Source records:
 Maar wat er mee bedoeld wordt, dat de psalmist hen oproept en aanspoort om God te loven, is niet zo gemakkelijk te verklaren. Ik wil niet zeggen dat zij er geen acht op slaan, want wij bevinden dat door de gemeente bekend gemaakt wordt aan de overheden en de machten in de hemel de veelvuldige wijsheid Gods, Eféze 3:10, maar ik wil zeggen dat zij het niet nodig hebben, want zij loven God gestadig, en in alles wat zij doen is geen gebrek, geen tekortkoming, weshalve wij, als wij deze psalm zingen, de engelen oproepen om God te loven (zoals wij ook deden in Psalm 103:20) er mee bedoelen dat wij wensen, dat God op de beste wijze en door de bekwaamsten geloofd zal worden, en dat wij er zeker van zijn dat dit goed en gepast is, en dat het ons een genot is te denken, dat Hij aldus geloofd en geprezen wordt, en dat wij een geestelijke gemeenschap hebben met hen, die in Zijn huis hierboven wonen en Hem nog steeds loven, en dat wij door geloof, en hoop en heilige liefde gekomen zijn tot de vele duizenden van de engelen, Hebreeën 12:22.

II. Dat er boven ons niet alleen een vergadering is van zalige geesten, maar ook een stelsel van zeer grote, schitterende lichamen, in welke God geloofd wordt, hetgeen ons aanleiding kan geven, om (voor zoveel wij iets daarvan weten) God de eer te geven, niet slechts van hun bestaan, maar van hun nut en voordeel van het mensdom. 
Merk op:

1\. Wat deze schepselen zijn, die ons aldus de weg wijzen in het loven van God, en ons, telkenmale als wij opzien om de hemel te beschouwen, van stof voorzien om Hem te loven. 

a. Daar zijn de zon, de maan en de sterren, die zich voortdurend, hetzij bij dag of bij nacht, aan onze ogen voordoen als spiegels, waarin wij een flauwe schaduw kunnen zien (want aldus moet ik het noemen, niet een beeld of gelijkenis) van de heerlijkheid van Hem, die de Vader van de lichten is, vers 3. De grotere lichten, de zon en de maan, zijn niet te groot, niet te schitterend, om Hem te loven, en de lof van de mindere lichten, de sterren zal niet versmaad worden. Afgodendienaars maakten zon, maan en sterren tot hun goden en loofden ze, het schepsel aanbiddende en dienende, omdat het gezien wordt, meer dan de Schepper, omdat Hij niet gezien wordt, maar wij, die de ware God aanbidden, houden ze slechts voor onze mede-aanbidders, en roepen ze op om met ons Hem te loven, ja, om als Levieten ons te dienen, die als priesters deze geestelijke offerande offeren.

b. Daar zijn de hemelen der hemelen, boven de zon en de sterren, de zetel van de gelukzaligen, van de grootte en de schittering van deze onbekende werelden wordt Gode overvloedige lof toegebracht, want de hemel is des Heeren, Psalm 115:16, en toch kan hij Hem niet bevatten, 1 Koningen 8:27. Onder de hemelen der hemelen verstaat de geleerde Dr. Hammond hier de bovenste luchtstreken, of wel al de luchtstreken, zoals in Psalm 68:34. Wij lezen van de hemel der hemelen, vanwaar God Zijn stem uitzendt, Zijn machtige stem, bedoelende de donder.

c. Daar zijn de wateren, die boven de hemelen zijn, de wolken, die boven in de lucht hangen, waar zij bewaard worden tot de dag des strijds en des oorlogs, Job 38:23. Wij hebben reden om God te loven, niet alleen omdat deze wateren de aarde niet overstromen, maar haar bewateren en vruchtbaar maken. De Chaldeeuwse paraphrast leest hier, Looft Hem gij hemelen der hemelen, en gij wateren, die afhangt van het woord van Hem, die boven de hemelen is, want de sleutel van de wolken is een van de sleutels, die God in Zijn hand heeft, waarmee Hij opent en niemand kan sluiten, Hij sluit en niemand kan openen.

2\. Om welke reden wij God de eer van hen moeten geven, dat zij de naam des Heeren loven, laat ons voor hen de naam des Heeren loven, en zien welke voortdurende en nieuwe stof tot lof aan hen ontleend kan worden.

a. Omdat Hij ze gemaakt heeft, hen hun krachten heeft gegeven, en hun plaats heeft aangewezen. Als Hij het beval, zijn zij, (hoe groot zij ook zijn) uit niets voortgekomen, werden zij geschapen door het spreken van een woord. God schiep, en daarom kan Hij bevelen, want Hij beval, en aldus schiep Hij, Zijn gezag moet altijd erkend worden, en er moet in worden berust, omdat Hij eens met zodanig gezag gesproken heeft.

--

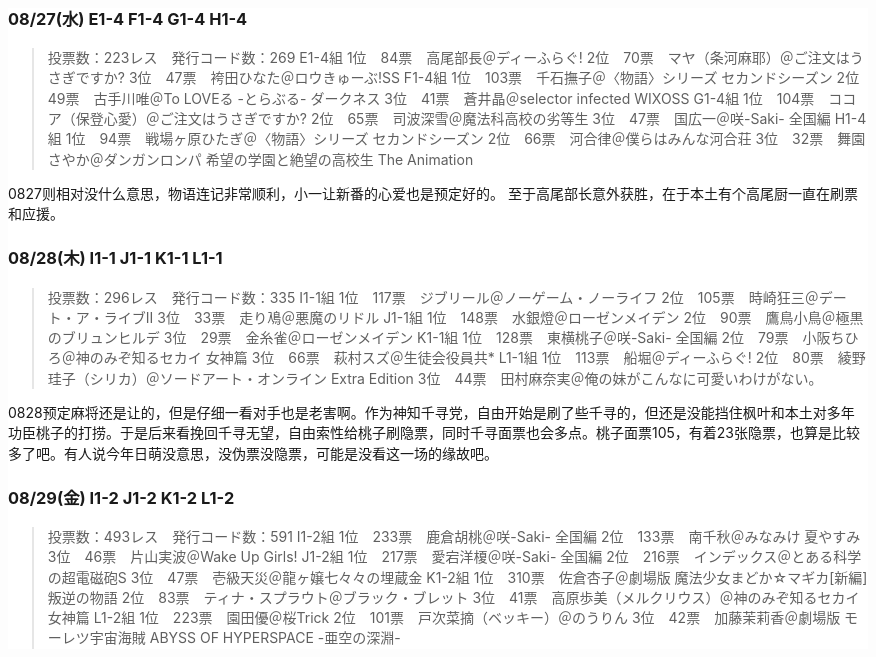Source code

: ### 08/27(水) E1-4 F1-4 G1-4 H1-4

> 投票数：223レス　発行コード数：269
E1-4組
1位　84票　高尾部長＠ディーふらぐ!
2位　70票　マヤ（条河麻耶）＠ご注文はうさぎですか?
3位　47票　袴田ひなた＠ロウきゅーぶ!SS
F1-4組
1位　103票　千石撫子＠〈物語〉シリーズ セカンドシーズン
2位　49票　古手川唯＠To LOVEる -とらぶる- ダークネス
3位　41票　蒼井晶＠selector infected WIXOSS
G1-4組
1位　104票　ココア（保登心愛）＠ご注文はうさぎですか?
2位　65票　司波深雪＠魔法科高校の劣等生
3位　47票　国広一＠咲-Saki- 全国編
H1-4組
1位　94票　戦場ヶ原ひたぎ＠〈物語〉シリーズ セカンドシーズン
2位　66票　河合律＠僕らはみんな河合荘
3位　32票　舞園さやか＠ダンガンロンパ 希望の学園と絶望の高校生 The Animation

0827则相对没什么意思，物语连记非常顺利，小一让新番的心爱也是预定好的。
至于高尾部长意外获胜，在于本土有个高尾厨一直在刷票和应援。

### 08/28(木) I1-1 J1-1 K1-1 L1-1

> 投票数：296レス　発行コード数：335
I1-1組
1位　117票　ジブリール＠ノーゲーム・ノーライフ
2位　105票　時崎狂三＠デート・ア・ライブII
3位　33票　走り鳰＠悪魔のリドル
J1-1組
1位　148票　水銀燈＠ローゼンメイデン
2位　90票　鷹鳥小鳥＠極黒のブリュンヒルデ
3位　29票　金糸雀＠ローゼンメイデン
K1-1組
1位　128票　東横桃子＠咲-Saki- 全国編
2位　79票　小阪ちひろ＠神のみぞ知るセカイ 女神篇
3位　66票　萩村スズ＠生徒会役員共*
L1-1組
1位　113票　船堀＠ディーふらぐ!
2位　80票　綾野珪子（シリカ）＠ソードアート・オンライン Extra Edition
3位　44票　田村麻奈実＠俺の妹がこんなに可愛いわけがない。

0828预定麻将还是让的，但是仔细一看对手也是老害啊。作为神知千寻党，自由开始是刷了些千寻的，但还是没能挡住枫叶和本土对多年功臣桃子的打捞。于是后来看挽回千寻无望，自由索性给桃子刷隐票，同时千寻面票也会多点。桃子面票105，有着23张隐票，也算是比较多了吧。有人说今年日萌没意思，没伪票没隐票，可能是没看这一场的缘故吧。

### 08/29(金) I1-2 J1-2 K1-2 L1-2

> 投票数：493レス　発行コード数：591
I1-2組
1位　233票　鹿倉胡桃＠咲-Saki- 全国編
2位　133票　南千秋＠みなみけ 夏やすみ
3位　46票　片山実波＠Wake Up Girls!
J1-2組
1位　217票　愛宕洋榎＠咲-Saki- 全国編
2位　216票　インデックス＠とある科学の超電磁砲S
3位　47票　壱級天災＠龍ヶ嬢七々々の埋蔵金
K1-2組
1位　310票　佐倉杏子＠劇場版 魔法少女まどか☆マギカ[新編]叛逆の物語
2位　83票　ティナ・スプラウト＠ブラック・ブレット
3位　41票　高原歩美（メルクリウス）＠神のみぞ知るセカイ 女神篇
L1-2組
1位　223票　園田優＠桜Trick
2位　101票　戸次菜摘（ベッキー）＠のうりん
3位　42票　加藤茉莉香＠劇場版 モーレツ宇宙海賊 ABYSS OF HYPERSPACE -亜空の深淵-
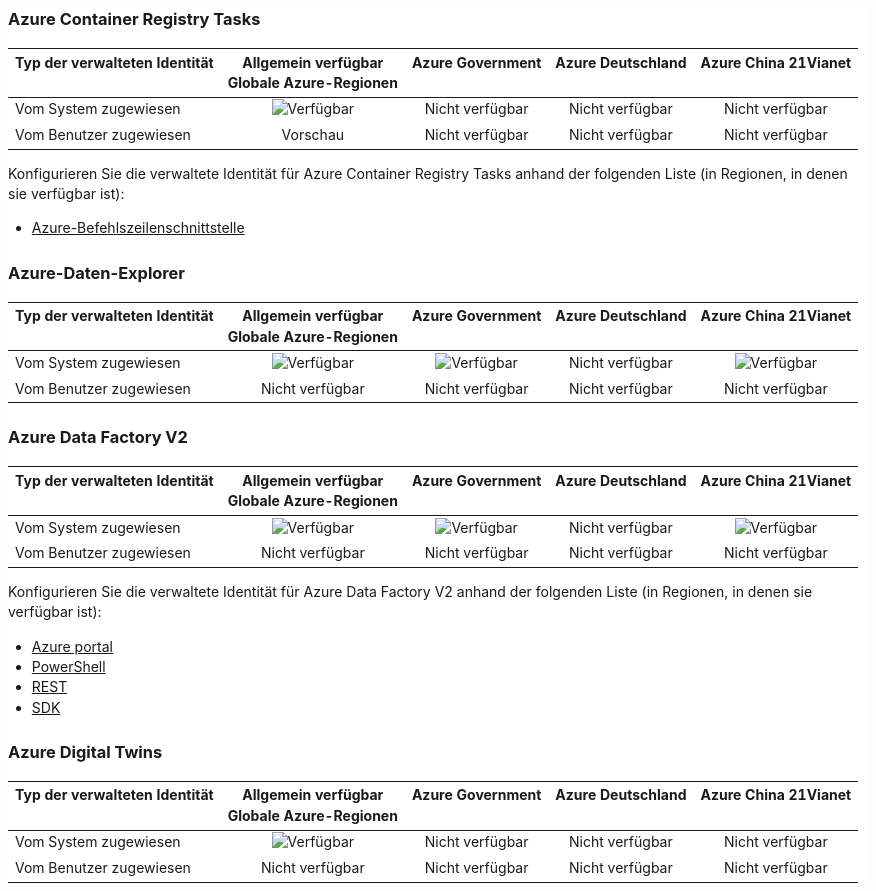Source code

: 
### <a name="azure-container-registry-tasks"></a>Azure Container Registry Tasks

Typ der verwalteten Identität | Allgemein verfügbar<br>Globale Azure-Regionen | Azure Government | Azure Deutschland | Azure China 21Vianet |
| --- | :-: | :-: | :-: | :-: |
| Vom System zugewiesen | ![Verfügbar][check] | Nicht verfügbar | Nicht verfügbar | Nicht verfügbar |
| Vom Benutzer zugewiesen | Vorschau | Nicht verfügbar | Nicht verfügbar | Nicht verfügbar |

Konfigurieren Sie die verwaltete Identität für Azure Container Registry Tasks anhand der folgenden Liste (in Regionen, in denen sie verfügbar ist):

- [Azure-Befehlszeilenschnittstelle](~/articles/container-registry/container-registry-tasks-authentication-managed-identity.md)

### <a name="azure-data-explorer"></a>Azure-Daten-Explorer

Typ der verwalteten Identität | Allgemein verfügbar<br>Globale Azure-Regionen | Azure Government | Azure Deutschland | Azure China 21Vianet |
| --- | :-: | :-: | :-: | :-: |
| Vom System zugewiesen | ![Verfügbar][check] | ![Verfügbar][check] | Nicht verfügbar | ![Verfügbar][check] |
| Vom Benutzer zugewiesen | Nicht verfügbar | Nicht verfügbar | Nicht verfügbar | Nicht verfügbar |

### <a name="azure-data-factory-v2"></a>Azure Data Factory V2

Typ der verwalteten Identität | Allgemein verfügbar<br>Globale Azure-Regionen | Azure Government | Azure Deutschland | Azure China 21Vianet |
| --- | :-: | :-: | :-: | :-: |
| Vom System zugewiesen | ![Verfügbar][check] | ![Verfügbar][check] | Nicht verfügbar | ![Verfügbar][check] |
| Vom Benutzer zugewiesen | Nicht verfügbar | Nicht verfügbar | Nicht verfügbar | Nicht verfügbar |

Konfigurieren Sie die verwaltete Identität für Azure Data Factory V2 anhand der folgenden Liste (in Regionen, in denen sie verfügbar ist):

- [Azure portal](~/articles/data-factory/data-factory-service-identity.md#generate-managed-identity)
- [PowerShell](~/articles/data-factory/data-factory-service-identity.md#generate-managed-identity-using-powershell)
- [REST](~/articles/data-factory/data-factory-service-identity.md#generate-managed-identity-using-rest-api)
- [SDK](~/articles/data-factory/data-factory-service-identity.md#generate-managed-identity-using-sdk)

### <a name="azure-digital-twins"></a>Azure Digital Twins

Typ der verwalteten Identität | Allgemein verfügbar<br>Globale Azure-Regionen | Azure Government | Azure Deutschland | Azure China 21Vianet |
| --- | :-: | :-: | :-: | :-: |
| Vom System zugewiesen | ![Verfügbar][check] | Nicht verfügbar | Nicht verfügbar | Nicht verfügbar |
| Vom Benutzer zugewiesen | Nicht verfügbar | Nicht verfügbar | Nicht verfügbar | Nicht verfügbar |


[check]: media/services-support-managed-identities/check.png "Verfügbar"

* * *

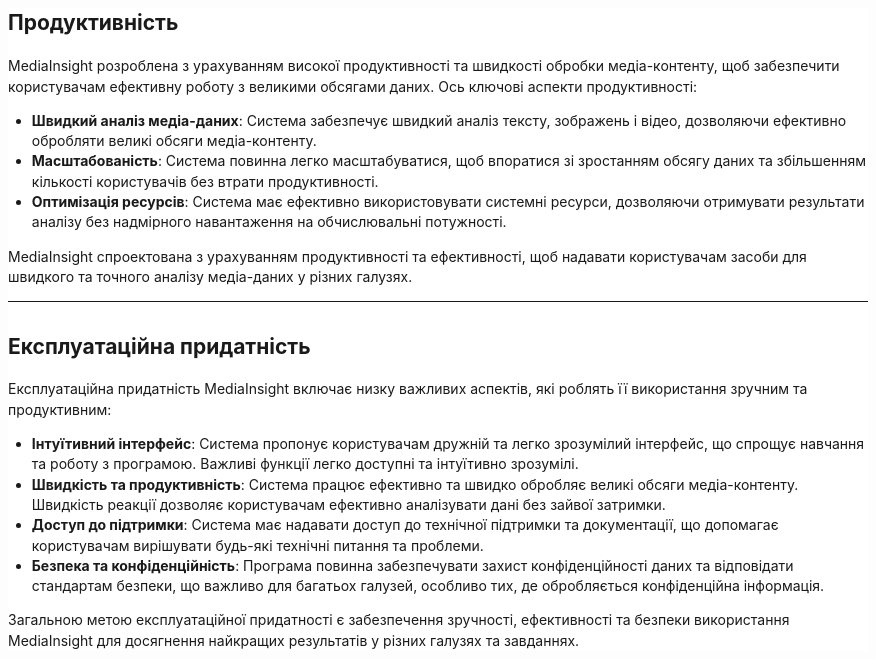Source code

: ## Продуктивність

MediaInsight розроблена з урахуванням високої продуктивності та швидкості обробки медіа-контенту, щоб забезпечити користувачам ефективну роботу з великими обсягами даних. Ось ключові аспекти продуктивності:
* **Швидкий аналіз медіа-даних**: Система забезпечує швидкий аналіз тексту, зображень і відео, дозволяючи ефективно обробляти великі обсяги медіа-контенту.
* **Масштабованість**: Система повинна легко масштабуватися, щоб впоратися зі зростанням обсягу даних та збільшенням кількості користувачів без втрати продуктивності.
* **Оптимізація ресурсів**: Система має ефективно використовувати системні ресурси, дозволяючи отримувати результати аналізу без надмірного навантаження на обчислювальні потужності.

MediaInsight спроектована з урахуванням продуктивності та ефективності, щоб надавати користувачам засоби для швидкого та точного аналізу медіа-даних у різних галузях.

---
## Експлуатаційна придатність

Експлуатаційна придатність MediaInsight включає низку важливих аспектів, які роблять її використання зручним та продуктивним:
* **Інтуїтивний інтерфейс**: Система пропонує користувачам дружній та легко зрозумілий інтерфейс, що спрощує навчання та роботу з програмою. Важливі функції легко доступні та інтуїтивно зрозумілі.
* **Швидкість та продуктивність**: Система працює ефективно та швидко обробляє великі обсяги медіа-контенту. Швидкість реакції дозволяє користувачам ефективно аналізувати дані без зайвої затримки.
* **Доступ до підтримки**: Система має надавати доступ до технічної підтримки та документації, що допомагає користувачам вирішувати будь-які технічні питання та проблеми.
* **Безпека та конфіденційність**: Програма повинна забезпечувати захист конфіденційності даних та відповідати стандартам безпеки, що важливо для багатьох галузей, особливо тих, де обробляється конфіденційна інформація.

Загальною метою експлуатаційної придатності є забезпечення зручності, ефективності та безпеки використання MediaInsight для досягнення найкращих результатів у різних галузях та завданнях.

- Problem details
Whichever lines of the records above hold the word "використання" should all be copied out.

- Task result
Експлуатаційна придатність MediaInsight включає низку важливих аспектів, які роблять її використання зручним та продуктивним:
Загальною метою експлуатаційної придатності є забезпечення зручності, ефективності та безпеки використання MediaInsight для досягнення найкращих результатів у різних галузях та завданнях.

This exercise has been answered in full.